**Data segment:**

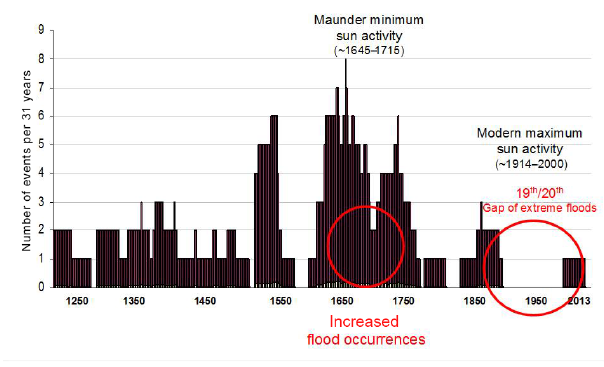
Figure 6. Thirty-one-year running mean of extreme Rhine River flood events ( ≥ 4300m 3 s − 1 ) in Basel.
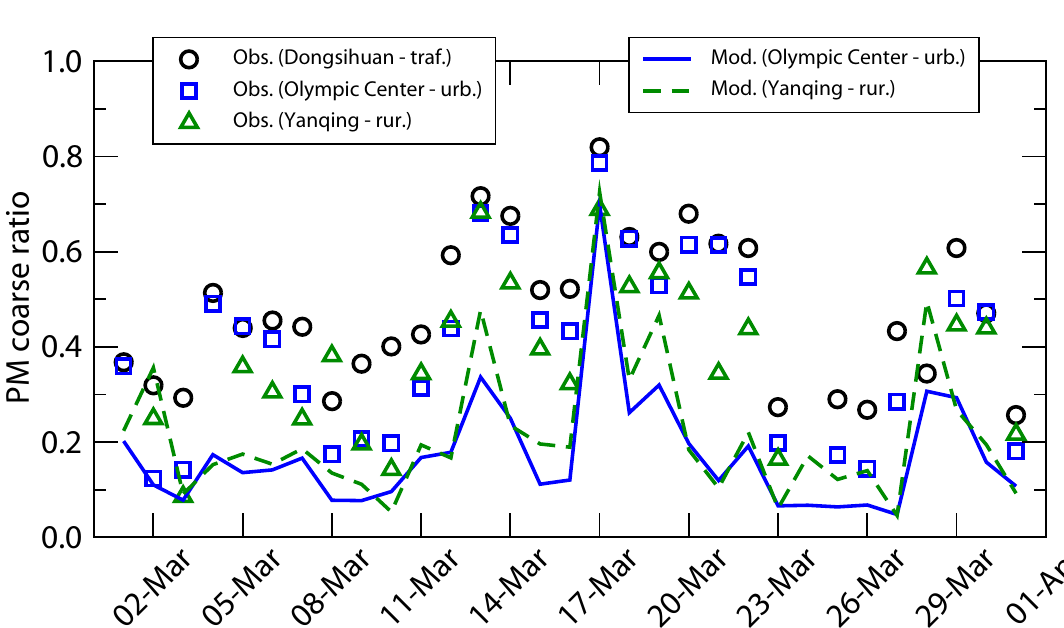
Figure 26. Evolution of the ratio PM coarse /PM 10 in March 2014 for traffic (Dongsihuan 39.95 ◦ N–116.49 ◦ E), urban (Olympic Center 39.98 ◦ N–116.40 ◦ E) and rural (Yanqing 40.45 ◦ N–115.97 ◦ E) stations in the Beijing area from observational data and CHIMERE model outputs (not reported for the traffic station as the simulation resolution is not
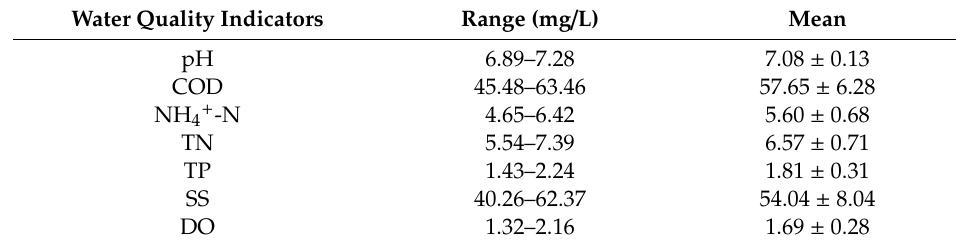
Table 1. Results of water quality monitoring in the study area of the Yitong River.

**Exercise goal:**
Please give the data above again in exact form and omit every picture.

**Finished task:**
Figure 6. Thirty-one-year running mean of extreme Rhine River flood events ( ≥ 4300m 3 s − 1 ) in Basel.
Figure 26. Evolution of the ratio PM coarse /PM 10 in March 2014 for traffic (Dongsihuan 39.95 ◦ N–116.49 ◦ E), urban (Olympic Center 39.98 ◦ N–116.40 ◦ E) and rural (Yanqing 40.45 ◦ N–115.97 ◦ E) stations in the Beijing area from observational data and CHIMERE model outputs (not reported for the traffic station as the simulation resolution is not
Table 1. Results of water quality monitoring in the study area of the Yitong River.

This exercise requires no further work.